Representing Illustrative Visual Semantics with Descriptive Language
Contemporary visual semantic representations predominantly revolve around commonplace objects found in everyday images and videos, ranging from ladybugs and bunnies to airplanes. However, crucial visual cues extend beyond mere object recognition and interaction. They encompass a spectrum of richer semantics, including vector graphics (e.g., angles, mazes), scientific charts, and molecule graphs. Moreover, they entail intricate visual dynamics, such as object interactions, actions, and activities. Regrettably, traditional visual representations relying solely on pixels and regions fail to fully encapsulate these nuances. In this talk, I propose to design intermediate symbolic semantic representations to precisely describe and aggregate these low-level visual signals. This augmentation promises to enhance their utility as inputs for large language models or vision-language models, thereby facilitating high-level knowledge reasoning and discovery tasks. I will present several applications range from playful maze solving and action detection to the intricate realm of drug discovery.
Bio: Heng Ji is a professor at Computer Science Department, and an affiliated faculty member at Electrical and Computer Engineering Department and Coordinated Science Laboratory of University of Illinois Urbana-Champaign. She is an Amazon Scholar. She is the Founding Director of Amazon-Illinois Center on AI for Interactive Conversational Experiences (AICE). She received her B.A. and M. A. in Computational Linguistics from Tsinghua University, and her M.S. and Ph.D. in Computer Science from New York University. Her research interests focus on Natural Language Processing, especially on Multimedia Multilingual Information Extraction, Knowledge-enhanced Large Language Models and Vision-Language Models.

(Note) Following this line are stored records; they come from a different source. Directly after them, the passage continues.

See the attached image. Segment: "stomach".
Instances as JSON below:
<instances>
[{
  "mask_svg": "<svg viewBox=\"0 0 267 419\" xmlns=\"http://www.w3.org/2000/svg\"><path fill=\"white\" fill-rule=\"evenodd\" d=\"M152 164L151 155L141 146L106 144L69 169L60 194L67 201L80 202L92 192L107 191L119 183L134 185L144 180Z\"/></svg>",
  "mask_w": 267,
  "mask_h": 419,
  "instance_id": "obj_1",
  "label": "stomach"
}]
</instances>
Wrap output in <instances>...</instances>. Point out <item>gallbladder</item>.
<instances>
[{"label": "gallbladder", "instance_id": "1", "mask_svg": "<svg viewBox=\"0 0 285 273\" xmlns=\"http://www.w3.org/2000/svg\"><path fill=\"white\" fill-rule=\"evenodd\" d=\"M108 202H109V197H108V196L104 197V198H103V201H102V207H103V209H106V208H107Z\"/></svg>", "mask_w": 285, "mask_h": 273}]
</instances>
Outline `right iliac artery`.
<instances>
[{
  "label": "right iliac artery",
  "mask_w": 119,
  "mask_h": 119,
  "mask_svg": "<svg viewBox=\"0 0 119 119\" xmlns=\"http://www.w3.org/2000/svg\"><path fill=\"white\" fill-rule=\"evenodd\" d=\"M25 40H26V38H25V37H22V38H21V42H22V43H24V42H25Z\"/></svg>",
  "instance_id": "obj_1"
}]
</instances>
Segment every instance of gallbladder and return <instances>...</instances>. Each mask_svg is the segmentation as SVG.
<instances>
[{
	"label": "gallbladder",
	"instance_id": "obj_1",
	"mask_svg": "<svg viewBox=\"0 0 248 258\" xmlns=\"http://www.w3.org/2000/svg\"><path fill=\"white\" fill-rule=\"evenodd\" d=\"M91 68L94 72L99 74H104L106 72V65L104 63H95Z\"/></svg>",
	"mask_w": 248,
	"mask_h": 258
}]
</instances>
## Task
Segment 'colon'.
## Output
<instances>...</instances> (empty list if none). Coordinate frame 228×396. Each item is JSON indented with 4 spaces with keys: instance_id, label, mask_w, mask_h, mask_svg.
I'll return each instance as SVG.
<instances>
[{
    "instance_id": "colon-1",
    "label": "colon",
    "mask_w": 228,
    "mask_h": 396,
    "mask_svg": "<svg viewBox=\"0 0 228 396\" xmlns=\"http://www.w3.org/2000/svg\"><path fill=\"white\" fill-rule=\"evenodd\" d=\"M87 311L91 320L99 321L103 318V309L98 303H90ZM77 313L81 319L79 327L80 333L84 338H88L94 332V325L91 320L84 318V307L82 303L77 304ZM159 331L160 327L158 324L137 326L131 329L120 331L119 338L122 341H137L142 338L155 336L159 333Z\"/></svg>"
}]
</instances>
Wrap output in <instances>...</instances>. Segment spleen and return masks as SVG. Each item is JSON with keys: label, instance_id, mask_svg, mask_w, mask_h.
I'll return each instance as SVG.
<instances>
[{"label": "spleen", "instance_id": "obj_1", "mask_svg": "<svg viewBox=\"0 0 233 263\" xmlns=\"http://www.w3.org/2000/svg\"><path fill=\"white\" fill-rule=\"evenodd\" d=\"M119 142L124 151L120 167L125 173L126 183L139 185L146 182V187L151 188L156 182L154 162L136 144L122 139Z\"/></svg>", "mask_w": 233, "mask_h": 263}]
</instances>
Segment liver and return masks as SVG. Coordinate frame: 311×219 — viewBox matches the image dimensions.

She was selected as a Young Scientist by the World Laureates Association in 2023 and 2024. She was selected to participate in DARPA AI Forward in 2023. She was selected as "Young Scientist" and a member of the Global Future Council on the Future of Computing by the World Economic Forum in 2016 and 2017. She was named as part of Women Leaders of Conversational AI (Class of 2023) by Project Voice. The other awards she received include "AI's 10 to Watch" Award by IEEE Intelligent Systems in 2013, NSF CAREER award in 2009, PACLIC2012 Best paper runner-up, "Best of ICDM2013" paper award, "Best of SDM2013" paper award, ACL2018 Best Demo paper nomination, ACL2020 Best Demo Paper Award, NAACL2021 Best Demo Paper Award, Google Research Award in 2009 and 2014, IBM Watson Faculty Award in 2012 and 2014 and Bosch Research Award in 2014-2018. She was invited to testify to the U.S. House Cybersecurity, Data Analytics, & IT Committee as an AI expert in 2023. She was invited by the Secretary of the U.S. Air Force and AFRL to join Air Force Data Analytics Expert Panel to inform the Air Force Strategy 2030, and invited to speak at the Federal Information Integrity R&D Interagency Working Group (IIRD IWG) briefing in 2023. She has coordinated the NIST TAC Knowledge Base Population task 2010-2020. She was the associate editor for IEEE/ACM Transaction on Audio, Speech, and Language Processing, and served as the Program Committee Co-Chair of many conferences including NAACL-HLT2018 and AACL-IJCNLP2022. She was elected as the North American Chapter of the Association for Computational Linguistics (NAACL) secretary 2020-2023.